● Available records
Content starts

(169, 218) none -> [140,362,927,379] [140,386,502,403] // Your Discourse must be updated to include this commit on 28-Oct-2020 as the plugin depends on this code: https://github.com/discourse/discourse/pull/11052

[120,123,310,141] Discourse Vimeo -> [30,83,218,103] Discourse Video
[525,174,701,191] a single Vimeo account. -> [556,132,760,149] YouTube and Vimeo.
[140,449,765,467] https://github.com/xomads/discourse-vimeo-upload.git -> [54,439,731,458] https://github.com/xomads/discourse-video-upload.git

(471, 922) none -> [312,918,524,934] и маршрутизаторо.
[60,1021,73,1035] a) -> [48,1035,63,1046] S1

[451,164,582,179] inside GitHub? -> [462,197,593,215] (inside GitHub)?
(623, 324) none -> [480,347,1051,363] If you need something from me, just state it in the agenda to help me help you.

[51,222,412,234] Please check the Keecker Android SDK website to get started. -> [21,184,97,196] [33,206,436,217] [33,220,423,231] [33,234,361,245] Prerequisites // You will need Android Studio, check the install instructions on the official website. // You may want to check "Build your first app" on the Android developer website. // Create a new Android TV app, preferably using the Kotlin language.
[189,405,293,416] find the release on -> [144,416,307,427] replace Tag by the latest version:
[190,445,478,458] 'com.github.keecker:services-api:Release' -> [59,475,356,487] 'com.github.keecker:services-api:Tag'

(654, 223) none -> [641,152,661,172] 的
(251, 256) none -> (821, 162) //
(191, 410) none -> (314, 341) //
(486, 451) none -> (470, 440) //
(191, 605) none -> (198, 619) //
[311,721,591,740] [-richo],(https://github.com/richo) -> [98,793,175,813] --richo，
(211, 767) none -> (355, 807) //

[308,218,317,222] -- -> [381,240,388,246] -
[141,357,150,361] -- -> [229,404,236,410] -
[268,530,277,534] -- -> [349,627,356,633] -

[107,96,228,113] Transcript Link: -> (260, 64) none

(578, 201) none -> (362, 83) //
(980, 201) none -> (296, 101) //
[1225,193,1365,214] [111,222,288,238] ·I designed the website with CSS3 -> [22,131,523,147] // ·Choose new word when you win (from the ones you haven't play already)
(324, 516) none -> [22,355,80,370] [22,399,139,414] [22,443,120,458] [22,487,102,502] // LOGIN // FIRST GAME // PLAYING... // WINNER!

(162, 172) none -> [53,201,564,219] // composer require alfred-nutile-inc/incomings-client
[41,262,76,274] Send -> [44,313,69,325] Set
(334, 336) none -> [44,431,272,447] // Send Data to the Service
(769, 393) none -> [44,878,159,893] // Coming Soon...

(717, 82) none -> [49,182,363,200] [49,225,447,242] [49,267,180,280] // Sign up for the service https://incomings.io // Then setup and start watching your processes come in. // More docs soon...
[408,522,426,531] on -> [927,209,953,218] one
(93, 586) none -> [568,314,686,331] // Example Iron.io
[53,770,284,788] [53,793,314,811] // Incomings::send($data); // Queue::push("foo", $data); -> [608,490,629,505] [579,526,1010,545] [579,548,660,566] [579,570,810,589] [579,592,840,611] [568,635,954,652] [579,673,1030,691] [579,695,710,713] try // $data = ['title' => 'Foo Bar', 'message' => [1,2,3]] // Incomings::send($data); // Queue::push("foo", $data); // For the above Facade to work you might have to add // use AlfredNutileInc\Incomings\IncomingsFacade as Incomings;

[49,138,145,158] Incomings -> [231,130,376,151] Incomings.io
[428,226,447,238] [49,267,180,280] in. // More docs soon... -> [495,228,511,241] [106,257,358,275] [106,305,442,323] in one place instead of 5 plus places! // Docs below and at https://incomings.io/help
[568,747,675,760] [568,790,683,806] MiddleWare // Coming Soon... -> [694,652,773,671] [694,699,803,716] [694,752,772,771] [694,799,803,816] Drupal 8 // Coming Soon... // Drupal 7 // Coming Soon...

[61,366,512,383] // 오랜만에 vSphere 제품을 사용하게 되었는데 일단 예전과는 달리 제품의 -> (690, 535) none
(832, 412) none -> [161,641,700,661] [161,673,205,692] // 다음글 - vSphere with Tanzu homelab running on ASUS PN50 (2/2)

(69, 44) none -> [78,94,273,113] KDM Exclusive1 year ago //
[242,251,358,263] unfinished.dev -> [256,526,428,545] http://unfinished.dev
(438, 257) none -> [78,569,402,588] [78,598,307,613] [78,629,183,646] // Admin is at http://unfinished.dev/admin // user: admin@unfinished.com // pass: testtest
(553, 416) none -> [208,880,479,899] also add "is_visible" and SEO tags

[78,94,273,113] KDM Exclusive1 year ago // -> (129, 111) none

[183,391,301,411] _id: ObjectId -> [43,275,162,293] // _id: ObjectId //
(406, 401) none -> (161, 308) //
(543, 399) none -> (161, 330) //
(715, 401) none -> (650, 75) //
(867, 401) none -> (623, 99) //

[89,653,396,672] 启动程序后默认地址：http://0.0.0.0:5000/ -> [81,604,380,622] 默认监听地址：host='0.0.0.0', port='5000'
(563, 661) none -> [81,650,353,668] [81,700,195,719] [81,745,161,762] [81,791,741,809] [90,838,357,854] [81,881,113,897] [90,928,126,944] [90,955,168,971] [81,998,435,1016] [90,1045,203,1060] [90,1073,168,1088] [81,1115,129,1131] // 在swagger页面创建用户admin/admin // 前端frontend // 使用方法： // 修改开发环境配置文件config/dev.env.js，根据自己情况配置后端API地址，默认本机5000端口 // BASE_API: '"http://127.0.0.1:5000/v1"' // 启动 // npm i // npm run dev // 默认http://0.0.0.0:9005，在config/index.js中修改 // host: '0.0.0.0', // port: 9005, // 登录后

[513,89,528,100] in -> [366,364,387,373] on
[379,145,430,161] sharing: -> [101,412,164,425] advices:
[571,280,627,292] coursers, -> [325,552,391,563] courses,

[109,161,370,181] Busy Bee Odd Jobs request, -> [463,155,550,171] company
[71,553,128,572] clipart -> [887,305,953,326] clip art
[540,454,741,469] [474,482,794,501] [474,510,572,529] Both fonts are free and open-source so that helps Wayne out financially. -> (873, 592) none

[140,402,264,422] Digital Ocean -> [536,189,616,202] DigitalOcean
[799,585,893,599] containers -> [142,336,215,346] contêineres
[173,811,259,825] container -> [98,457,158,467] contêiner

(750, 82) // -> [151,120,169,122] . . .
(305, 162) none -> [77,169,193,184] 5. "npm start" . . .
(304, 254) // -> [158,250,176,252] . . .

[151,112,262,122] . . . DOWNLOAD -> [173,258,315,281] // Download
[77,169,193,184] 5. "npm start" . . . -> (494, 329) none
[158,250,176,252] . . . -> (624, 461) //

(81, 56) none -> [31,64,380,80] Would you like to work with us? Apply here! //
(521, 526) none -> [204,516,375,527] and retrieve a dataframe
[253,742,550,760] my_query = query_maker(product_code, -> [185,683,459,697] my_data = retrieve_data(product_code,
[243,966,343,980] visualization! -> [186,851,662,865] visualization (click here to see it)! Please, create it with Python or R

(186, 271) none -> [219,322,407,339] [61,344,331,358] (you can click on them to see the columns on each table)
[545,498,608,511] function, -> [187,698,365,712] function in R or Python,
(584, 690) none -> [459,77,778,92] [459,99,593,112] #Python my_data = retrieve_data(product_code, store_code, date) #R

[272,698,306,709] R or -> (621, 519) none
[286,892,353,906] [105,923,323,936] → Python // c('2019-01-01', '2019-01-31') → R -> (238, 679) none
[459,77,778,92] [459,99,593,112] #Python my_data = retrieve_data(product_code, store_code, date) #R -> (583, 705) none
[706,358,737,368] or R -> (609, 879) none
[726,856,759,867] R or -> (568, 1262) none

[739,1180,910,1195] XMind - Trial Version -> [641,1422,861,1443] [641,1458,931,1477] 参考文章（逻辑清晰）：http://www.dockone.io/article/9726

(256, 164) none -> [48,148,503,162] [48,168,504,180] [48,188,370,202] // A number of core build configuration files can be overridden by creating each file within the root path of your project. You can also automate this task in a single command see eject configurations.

Content ends

Beginning with the first line of the listing above, please write out every line exactly until you reach the line that contains "(623, 324) none", and include that one too.

(169, 218) none -> [140,362,927,379] [140,386,502,403] // Your Discourse must be updated to include this commit on 28-Oct-2020 as the plugin depends on this code: https://github.com/discourse/discourse/pull/11052

[120,123,310,141] Discourse Vimeo -> [30,83,218,103] Discourse Video
[525,174,701,191] a single Vimeo account. -> [556,132,760,149] YouTube and Vimeo.
[140,449,765,467] https://github.com/xomads/discourse-vimeo-upload.git -> [54,439,731,458] https://github.com/xomads/discourse-video-upload.git

(471, 922) none -> [312,918,524,934] и маршрутизаторо.
[60,1021,73,1035] a) -> [48,1035,63,1046] S1

[451,164,582,179] inside GitHub? -> [462,197,593,215] (inside GitHub)?
(623, 324) none -> [480,347,1051,363] If you need something from me, just state it in the agenda to help me help you.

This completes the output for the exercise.